Sur les plateaux, la nouvelle conseillère d’Etat, Cesla Amarelle, 43 ans, reste la plus demandée. Elle enchaîne les interviews, jusqu’à ce que le chancelier Vincent Grandjean vienne la chercher. Il est l’heure de la traditionnelle photo officielle du gouvernement vaudois, qui sera réalisée sur le toit du bâtiment. «C’est vraiment à ce moment que j’ai réalisé que j’étais élue», confiera plus tard la socialiste. Après encore un dernier débat en direct à la radio romande, elle pourra enfin rejoindre les siens au café-restaurant du Bleu Lézard pour fêter ce succès. Il y a sa famille, ses amis, mais aussi de nombreuses figures de la gauche vaudoise. C’est l’ambiance des grands soirs. Chaque discours est ponctué de longs applaudissements. «Ce soir, je tiens ma revanche», glisse l’écologiste Luc Recordon à Cesla Amarelle, faisant référence à sa non-réélection au Conseil des Etats. Dans le coin de la salle, discrète, Yvette Jaggi immortalise les scènes de joie à l’aide de son téléphone portable. A 76 ans, l’ancienne syndique de Lausanne et éternelle militante est allée tracter tous les jours dans les quartiers de sa ville.

Carrière entre parenthèses

La nuit sera courte pour Cesla Amarelle. Le lendemain matin, elle s’offre une pause dans un café de la place Pestalozzi, à Yverdon, avant de filer en train à Neuchâtel. A 11 h 30, cette professeure d’université doit donner un cours de droit constitutionnel. Une carrière académique qu’elle devra mettre entre parenthèses. Cette élection, c’est pour cette mère de deux filles, née en Uruguay, l’aboutissement d’une candidature préparée de longue date et de huit mois et vingt jours – elle a tenu un décompte précis – d’une campagne harassante. Très tendue durant les dernières semaines, la nouvelle conseillère d’Etat se dit aujourd’hui sereine. Fatiguée, mais sereine.

— Entrées —
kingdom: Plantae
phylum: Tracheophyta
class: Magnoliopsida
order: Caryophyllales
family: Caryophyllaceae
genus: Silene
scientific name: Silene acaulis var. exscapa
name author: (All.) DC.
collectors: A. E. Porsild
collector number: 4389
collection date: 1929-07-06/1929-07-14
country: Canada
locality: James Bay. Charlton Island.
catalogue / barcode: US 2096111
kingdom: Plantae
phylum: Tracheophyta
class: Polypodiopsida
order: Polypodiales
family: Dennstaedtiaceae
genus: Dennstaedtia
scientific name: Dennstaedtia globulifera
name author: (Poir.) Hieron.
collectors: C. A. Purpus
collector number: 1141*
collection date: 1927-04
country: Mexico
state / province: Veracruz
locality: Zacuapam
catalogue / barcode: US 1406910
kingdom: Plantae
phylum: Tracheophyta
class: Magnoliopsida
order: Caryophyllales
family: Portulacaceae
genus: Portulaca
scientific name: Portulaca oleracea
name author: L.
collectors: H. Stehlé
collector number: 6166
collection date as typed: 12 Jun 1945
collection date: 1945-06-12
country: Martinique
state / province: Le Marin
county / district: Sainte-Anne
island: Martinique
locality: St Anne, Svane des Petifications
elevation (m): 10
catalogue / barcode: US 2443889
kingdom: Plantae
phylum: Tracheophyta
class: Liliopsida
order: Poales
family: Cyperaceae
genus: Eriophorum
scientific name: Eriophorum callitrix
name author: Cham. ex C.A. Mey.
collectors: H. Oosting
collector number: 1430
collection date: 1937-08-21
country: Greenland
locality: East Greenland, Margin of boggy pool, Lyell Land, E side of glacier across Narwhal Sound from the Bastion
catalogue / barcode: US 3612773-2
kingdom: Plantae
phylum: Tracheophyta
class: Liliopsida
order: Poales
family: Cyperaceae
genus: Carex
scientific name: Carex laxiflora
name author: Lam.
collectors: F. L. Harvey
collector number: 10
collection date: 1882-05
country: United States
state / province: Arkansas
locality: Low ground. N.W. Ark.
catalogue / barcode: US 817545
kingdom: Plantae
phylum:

— Actions à mener —
• a. Dans le texte sur l'élection de Cesla Amarelle, expliquez en une à trois phrases à quoi Luc Recordon fait allusion lorsqu'il dit tenir sa revanche.
• b. Dans le texte sur l'élection de Cesla Amarelle, reprenez le passage qui commence par « La nuit sera » et se termine par « Fatiguée, mais sereine. », en remplaçant « train » par « bus ».
Les lignes proviennent d'une autre source.

— Réponses aux consignes —
• a. En glissant « Ce soir, je tiens ma revanche » à Cesla Amarelle, l'écologiste Luc Recordon fait référence à sa non-réélection au Conseil des Etats.

• b.
La nuit sera courte pour Cesla Amarelle. Le lendemain matin, elle s’offre une pause dans un café de la place Pestalozzi, à Yverdon, avant de filer en bus à Neuchâtel. A 11 h 30, cette professeure d’université doit donner un cours de droit constitutionnel. Une carrière académique qu’elle devra mettre entre parenthèses. Cette élection, c’est pour cette mère de deux filles, née en Uruguay, l’aboutissement d’une candidature préparée de longue date et de huit mois et vingt jours – elle a tenu un décompte précis – d’une campagne harassante. Très tendue durant les dernières semaines, la nouvelle conseillère d’Etat se dit aujourd’hui sereine. Fatiguée, mais sereine.